A free GPL-licensed software library ADFlib allows to programmatically create and use disk images in ADF format, providing block-level access and support for Amiga filesystems OFS and FFS. It also includes several command-line utilities, one of them is unADF, which allows to extract data from ADF files. The library is used by many applications, including mentioned earlier: ADF Opus, ADF.inder, send2adf and fuseadf and also others like ADF Explorer for R.

The part of utility pack amitools contains a set of programs named xdftool. It is under GPL and can read, write, format, and do other operations with ADF images. xdftool is also able to create high-density ADF files with the currently undocumented create parameter type=adf_hd.

== Related formats ==
=== IPF ===
The ADF file format can only store disks that have legal AmigaDOS format tracks. Disks with non-standard tracks may be available in ADF format, albeit cracked in order to create a regular AmigaDOS volume. However, the Amiga itself was not limited to storing data in these standard tracks. The Amiga's floppy disk controller was very basic but transparent, and for that reason very flexible allowing disks of other and custom formats to be read and written as well. Disk handling is not locked down like the one in a modern PC, and so most of the work to read and write disks is done by the operating system itself. However, because programmers did not have to use the operating system routines, it was quite normal for games developers to create their own disk formats and also apply many different sorts of copy protection. As it was, most full-price commercial Amiga games had some form of custom disk format and/or copy protection on them. For this reason, most commercial Amiga games cannot be stored in ADF files unaltered, but there is an alternative called Interchangeable Preservation Format (IPF) which was specifically designed for this purpose.

The Software Preservation Society Interchangeable Preservation Format (.IPF) is an open format for which the source code of the official library is available.

=== DMS ===
ADF files were sometimes compressed using the Disk Masher System, resulting in .dms files.

=== FDI ===
FDI (from Formatted Disk Image) is a universal disk image file format specification originally published by Vincent Joguin in 2000. The FDI format is publicly documented, and accompanied by open source access tools.
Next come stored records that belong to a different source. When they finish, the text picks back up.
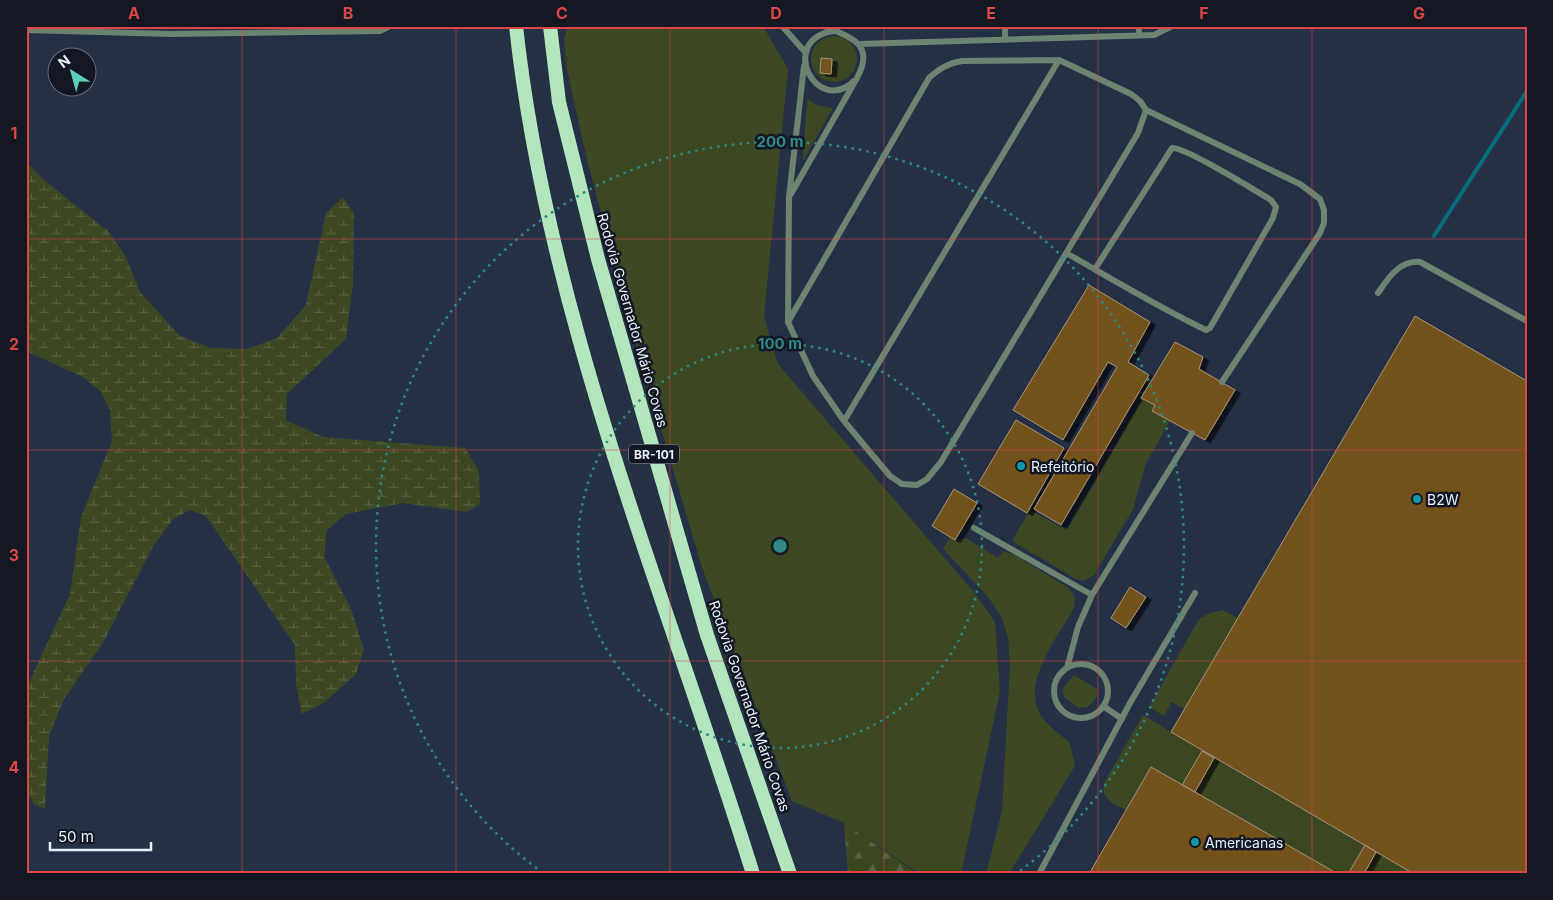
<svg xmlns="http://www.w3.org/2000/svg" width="1553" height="900" viewBox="0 0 1553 900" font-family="Inter,sans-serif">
	<defs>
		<pattern id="forest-firs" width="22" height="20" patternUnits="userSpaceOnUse" patternTransform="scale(1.25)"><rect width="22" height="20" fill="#3c4723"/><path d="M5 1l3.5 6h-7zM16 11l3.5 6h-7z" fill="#586244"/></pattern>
		<pattern id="wetland-marsh" width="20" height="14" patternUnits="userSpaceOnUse" patternTransform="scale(1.25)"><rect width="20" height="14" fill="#3c4723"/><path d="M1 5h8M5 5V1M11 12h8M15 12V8" fill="none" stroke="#586244"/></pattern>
		<filter id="shadow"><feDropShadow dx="5.5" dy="3" stdDeviation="0" flood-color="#0009"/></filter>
	</defs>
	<rect width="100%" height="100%" fill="#253045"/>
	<path fill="#3c4723" d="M568 26H763L788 69 764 317 778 364 973 591 995 622 1000 691 961 874H920L844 823 792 801 702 568 633 333 587 160 566 65 564 39Z
		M811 59a23 23 0 1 1 46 0a23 23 0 1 1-46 0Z
		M807 98 816 105 833 108 803 161Z
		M1143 399 1155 405 1152 411 1170 421 1146 463 1133 509 1094 575 1083 581 1076 579 1012 541 1030 510 1067 530Z
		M950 537 955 540 966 538 998 558 1003 551 1015 555 1070 589 1075 598 1074 608C1059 635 1021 682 1040 714 1047 726 1060 734 1070 743L1075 766 1009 874H986L1002 811 1010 664 1008 638 1002 618 988 597 943 549Z
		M1223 610 1238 618 1184 709 1172 702 1164 716 1149 707 1199 619 1210 613Z
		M1074 675 1097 689V697L1088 707 1079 708 1064 697 1063 688Z
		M1143 715 1202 751 1182 785 1151 767 1126 810C1113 803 1101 800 1104 783Z
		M1214 758 1365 845 1348 874H1338L1195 792Z
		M1376 852 1414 874H1364Z"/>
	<path fill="url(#forest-firs)" d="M844 823 918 874H848Z"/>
	<path fill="url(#wetland-marsh)" d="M26 162 44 180 109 232 126 257 140 292 180 336 211 348 247 349 277 338 306 305 326 213 343 197 354 214 353 284 346 339 287 394 286 420 323 437 465 448 479 471 480 504 467 512 403 503 346 514 327 530 324 556 351 609 364 649 356 674 324 703 302 714 296 684 295 645 206 516 190 510 173 519 154 545 101 646 64 699 49 736 45 809 35 805 26 792V689L70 594 81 517 112 441 110 410 100 391 83 377 26 351Z"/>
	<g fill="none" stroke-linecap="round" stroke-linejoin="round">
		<path stroke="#046d79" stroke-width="4" d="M1434 236 1527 91"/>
	</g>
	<path fill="#73531a" stroke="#a6957c" filter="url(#shadow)" d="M821 58 832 59 831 74 820 73Z
		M1089 285 1150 322 1128 362 1149 375 1061 525 1034 509 1117 367 1108 362 1063 440 1013 410Z
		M1415 316 1527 381V874H1414L1171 732Z
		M1175 342 1203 357 1199 369 1235 390 1205 440 1152 411 1155 405 1141 398Z
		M1016 420 1064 448 1027 513 978 484Z
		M954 489 977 503 955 540 932 526Z
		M1130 587 1146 597 1126 628 1111 618Z
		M1202 751 1214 758 1195 792 1182 785Z
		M1151 767 1195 792 1338 874H1089Z
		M1365 845 1376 852 1364 874H1348Z"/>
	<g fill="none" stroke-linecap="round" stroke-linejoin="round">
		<path stroke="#6d8371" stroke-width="6" d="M782 26 806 53
			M1005 26V39
			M1139 26V35
			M26 30 171 34 380 31 390 26
			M834 31C777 39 816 117 854 81
			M858 44 1154 35 1172 26
			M1146 110 1300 184 1320 199 1324 210V223L1320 233 1222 382
			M791 194 857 78C876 43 849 37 824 26
			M1066 253C1112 279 1158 307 1206 330L1210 328 1273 218 1276 207 1271 200C1256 191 1184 146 1172 148L1095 269
			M1378 293C1388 278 1400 260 1420 262L1527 321
			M788 322 929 78C939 69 948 63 962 61L1059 60 1131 94 1140 101 1146 110 1138 133 941 462 927 479 917 485 902 484 890 476 844 421 813 376 788 322 789 197 804 66
			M844 421 1059 60
			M974 528 1092 595
			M1054 691a27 27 0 1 1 54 0a27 27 0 1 1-54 0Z
			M1067 668 1078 627 1092 595 1192 433
			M1103 706 1122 719
			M1039 874 1130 703 1195 593"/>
		<path stroke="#b4e6be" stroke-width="14" d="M516 26C548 320 666 594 753 874
			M550 26 559 102 598 259 707 635 790 874"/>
	</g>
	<path fill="none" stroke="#d94648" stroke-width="1" stroke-opacity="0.55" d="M242 26V874M456 26V874M670 26V874M884 26V874M1098 26V874M1312 26V874M26 239H1527M26 450H1527M26 661H1527"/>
	<g fill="none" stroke="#308884" stroke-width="2.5" stroke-dasharray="2.5 5">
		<circle cx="780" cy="546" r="202"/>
		<path d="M543 873A404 404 0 1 1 1017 873"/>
	</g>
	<g fill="#0f9aa8" stroke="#131822" stroke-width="2">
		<circle cx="1021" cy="466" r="5"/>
		<circle cx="1417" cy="499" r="5"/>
		<circle cx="1195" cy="842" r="5"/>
	</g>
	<g text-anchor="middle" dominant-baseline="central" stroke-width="5" stroke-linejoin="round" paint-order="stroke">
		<rect fill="#131822" stroke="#a9afbc" stroke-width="1" x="629" y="444.5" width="50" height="19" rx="4"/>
		<g font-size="12" font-weight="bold" fill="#e9f0fe">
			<text x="654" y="454">BR-101</text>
		</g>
		<g font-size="14" fill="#e9f0fe" stroke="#131822">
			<text transform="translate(633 320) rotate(74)">Rodovia Governador Mário Covas</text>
			<text transform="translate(750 706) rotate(71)">Rodovia Governador Mário Covas</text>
		</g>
		<g font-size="14" fill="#e9f0fe" stroke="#131822" text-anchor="start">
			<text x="1031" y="466">Refeitório</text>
			<text x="1427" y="499">B2W</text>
			<text x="1205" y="842">Americanas</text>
		</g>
	</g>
	<circle cx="780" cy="546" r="8" fill="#308884" stroke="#131822" stroke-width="2.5"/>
	<g font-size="15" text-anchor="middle" font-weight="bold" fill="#308884" stroke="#131822" stroke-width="5" stroke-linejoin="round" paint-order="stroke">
		<text x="780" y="147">200 m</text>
		<text x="780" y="349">100 m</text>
	</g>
	<rect width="1553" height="900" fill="none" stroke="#131822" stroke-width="55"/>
	<g transform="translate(72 72) rotate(323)"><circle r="24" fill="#131822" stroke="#696e7a"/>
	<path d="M0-4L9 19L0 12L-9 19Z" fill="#5dceb9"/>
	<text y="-8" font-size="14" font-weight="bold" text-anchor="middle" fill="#e9f0fe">N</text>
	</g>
	<path d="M50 842v8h101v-8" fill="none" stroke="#e9f0fe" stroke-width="2.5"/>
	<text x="58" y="842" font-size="15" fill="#e9f0fe" stroke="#131822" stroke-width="4" paint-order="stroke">50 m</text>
	<rect x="28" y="28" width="1498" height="844" fill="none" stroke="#d94648" stroke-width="2"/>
	<g font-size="16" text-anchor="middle" font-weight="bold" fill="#d94648">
		<text x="134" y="19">A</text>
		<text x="348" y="19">B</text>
		<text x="562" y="19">C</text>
		<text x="776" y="19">D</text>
		<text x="991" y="19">E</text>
		<text x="1204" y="19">F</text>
		<text x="1419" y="19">G</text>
		<text x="14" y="139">1</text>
		<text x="14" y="350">2</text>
		<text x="14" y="561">3</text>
		<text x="14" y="773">4</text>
	</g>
</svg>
Because the format can store raw low-level data, as is for example required to support copy protection schemes and other non-standard formats, FDI files can be larger than disk image files in other formats. The typical file extension is .fdi. Because of the universal design of the FDI format, files in other disk image formats, such as ADF, ADZ and DMS, can in theory be converted to FDI.